-- Available data follows --

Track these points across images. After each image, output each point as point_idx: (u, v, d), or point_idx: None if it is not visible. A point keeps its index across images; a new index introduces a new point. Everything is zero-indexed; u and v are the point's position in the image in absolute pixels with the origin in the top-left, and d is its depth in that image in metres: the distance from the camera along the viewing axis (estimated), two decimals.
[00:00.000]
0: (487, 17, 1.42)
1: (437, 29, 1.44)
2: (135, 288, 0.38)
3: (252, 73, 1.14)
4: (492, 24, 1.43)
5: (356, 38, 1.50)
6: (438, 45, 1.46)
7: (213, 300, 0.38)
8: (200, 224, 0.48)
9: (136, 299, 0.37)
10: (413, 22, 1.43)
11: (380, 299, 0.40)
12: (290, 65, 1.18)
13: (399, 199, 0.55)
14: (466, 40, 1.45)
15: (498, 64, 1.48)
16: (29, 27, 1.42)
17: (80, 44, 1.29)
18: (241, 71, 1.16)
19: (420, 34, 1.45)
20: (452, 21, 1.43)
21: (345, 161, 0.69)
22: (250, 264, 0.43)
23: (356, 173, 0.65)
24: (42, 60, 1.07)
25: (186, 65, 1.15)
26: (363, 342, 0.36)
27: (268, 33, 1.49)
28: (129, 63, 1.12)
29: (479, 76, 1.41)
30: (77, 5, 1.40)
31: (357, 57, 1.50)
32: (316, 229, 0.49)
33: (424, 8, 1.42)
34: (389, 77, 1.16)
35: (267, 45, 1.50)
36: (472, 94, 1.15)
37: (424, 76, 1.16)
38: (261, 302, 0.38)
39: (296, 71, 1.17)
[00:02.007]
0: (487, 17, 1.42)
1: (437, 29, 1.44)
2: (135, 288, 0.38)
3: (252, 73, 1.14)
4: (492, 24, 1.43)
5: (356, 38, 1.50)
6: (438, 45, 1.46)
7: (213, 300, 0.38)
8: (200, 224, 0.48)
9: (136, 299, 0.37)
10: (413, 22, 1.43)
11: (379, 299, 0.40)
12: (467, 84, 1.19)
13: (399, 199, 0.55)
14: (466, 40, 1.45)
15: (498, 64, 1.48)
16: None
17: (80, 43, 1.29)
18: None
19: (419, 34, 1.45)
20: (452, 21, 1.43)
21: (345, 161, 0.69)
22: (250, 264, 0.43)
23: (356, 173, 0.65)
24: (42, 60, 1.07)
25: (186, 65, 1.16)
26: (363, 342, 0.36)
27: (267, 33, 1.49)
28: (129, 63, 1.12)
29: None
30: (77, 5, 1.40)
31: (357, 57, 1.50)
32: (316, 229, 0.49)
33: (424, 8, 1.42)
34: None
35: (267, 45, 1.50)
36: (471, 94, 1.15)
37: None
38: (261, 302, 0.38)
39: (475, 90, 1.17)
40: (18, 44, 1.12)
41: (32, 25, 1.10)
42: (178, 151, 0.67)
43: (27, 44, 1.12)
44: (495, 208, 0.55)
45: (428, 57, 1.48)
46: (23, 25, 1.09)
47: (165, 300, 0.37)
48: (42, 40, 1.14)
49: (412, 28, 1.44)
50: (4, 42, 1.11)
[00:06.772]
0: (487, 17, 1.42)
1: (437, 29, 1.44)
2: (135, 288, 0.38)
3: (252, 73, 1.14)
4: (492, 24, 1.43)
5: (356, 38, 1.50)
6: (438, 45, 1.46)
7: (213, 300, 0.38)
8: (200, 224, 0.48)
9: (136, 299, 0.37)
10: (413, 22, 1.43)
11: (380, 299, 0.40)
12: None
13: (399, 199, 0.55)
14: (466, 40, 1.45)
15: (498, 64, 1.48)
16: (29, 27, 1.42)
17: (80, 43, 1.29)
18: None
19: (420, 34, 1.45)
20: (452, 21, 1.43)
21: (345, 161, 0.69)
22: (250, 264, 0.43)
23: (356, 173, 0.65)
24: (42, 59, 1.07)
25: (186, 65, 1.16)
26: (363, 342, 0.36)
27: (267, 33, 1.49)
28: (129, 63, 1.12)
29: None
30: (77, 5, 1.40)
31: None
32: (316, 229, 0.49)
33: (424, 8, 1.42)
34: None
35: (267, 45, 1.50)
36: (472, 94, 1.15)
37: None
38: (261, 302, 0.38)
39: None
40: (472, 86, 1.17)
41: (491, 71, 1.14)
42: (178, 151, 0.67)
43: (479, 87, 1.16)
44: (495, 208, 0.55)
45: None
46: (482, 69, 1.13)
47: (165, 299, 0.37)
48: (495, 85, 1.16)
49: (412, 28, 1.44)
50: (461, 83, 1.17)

-- Available data concluded --
-- Available data follows --

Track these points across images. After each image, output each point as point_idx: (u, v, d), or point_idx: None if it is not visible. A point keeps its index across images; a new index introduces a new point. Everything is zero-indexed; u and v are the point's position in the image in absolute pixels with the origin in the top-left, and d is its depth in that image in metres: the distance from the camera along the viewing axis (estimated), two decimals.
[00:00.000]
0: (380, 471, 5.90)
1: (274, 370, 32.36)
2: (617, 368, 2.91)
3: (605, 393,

-- Available data concluded --

Work task: Here the job is to set down exactly the lines of the material above that fall between the one with "25: (186, 65, 1.15)" and the one with "39: (296, 71, 1.17)", inclusive, and nothing beyond them.

Answer to the problem:
25: (186, 65, 1.15)
26: (363, 342, 0.36)
27: (268, 33, 1.49)
28: (129, 63, 1.12)
29: (479, 76, 1.41)
30: (77, 5, 1.40)
31: (357, 57, 1.50)
32: (316, 229, 0.49)
33: (424, 8, 1.42)
34: (389, 77, 1.16)
35: (267, 45, 1.50)
36: (472, 94, 1.15)
37: (424, 76, 1.16)
38: (261, 302, 0.38)
39: (296, 71, 1.17)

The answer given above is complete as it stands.